Instructions to follow:
Exact copy, no pictures: output all the records that follow.

-------- Exercise materials --------

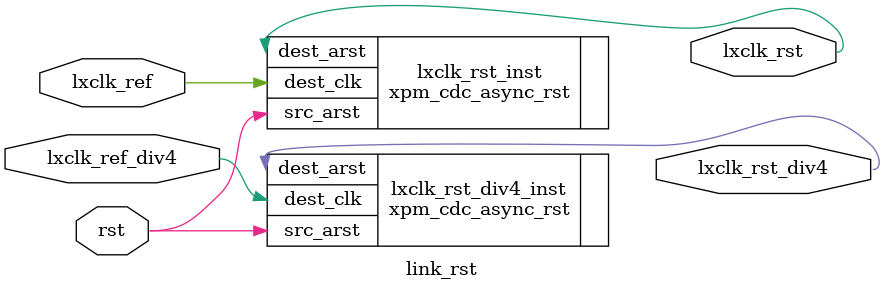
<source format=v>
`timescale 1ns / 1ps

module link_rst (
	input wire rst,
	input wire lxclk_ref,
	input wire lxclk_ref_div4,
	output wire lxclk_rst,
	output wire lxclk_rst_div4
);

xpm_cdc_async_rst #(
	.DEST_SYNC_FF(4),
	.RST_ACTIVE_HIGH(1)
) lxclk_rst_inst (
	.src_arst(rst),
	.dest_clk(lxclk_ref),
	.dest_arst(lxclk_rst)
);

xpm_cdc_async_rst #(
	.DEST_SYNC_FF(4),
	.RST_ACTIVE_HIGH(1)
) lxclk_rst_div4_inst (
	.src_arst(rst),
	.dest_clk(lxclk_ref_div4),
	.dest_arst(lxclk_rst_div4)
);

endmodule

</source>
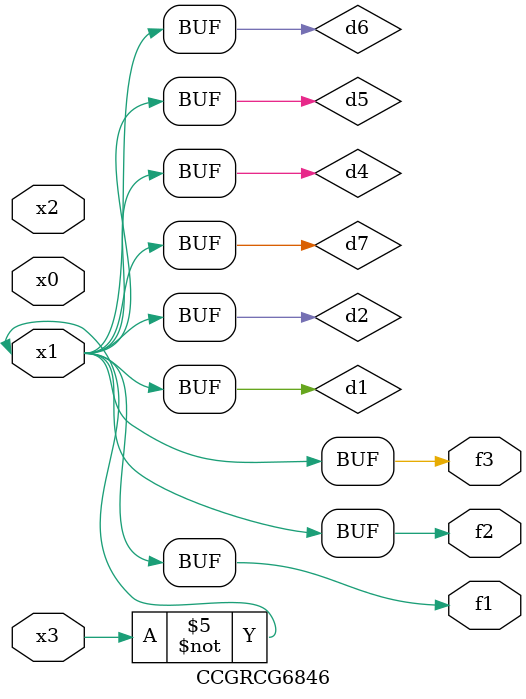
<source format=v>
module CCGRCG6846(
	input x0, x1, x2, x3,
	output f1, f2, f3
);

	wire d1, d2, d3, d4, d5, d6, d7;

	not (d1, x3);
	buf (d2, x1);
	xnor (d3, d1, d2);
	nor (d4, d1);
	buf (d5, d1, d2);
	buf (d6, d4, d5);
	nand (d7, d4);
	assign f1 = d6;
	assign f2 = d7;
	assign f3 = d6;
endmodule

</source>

--------

Reply to the exercise:
<source format=v>
`timescale 1ns / 1ps

module link_rst (
	input wire rst,
	input wire lxclk_ref,
	input wire lxclk_ref_div4,
	output wire lxclk_rst,
	output wire lxclk_rst_div4
);

xpm_cdc_async_rst #(
	.DEST_SYNC_FF(4),
	.RST_ACTIVE_HIGH(1)
) lxclk_rst_inst (
	.src_arst(rst),
	.dest_clk(lxclk_ref),
	.dest_arst(lxclk_rst)
);

xpm_cdc_async_rst #(
	.DEST_SYNC_FF(4),
	.RST_ACTIVE_HIGH(1)
) lxclk_rst_div4_inst (
	.src_arst(rst),
	.dest_clk(lxclk_ref_div4),
	.dest_arst(lxclk_rst_div4)
);

endmodule

</source>
<source format=v>
module CCGRCG6846(
	input x0, x1, x2, x3,
	output f1, f2, f3
);

	wire d1, d2, d3, d4, d5, d6, d7;

	not (d1, x3);
	buf (d2, x1);
	xnor (d3, d1, d2);
	nor (d4, d1);
	buf (d5, d1, d2);
	buf (d6, d4, d5);
	nand (d7, d4);
	assign f1 = d6;
	assign f2 = d7;
	assign f3 = d6;
endmodule

</source>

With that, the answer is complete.